__What you need to do__.
(A) According to the cloud security text, how many cyberattacks did Indonesia record in 2013?
(B) Carry the cloud security text forward from its final sentence.

__Page text__.
──────────
At SingPost, for instance, there are SOPs (standard operating procedures) in place to ensure that all online connections are shut down immediately in the event of an attack. In addition, staff are on high alert during "seasonal periods" when hackers tend to be more active such as Black Friday or Christmas when there are typically more online shopping activities. 

Wesseler's business unit recently migrated entirely to a cloud environment because the cost benefit of doing so was simply overwhelming. He added that the company's cloud vendor would probably do a better job hosting and securing the company's data than SingPost could since that is its core business. He noted, however, that sensitive information such as financial details are stored off the cloud to minimize any potential security risk. 

For fellow panelist Hammam Riza, executive CIO and director of ICT Center for Indonesia's Agency for the Assessment and Application of Technology, though, security concerns have held back wider adoption of cloud among government agencies in the country, especially since the public sector has to handle extremely sensitive data.

This is further exacerbated by the volume of cyberattacks targeted at the government, Hammam said, noting that Indonesia recorded more than 1.2 million cyberattacks in 2013 and the majority of these were aimed at the public sector.
──────────
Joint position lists
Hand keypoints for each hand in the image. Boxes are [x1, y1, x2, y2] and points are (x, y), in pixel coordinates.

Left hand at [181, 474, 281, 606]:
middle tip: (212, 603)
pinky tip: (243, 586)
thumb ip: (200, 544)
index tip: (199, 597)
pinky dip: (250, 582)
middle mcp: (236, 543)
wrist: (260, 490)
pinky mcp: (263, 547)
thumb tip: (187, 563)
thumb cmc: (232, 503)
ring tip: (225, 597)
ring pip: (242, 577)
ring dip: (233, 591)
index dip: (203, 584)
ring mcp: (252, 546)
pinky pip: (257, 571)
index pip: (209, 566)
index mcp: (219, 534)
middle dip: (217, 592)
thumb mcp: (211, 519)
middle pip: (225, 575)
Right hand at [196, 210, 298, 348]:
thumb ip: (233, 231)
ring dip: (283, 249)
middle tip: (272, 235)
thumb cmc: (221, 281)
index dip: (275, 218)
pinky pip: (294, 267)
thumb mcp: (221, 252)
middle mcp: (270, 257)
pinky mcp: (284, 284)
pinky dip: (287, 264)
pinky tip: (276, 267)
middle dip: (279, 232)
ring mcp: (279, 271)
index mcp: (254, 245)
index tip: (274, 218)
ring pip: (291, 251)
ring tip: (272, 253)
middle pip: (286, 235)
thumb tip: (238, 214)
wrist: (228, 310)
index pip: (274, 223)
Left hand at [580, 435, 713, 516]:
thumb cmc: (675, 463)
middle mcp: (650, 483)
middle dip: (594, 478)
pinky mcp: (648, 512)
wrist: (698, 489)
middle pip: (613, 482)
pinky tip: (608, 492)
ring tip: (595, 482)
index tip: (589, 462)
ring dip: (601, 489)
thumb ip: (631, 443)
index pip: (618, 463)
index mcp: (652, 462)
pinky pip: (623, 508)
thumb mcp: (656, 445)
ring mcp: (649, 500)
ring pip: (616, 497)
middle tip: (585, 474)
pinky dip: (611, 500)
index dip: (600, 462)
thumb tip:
──────────
__Task-by-task answers__.
(A) More than 1.2 million.

(B)
Pointing to information related to homeland security and law enforcement, for instance, he said it was simply too risky to deploy cloud extensively. It does, however, do so in areas when there are strong reasons and benefits for doing so, such as enabling citizens to file their taxes online.

"Cloud is good for companies that cannot otherwise afford to deploy the service or application, so we should 'get over' the security concerns and instead put in place processes that can address these issues," Hammam said. "We look at three key things to secure our cloud deployment: how to secure the users and their digital identity, for instance, with two-factor authentication; ensuring that all content is secured; and ensuring that applications are also secured."

For companies that have deeper pockets, such as Sears Holdings, building their own data centers and private clouds will minimize security risks, said panelist Ankur Gupta, IT director of big data at Sears' MetaScale. The U.S. retail chain runs two data centers in Chicago and Michigan.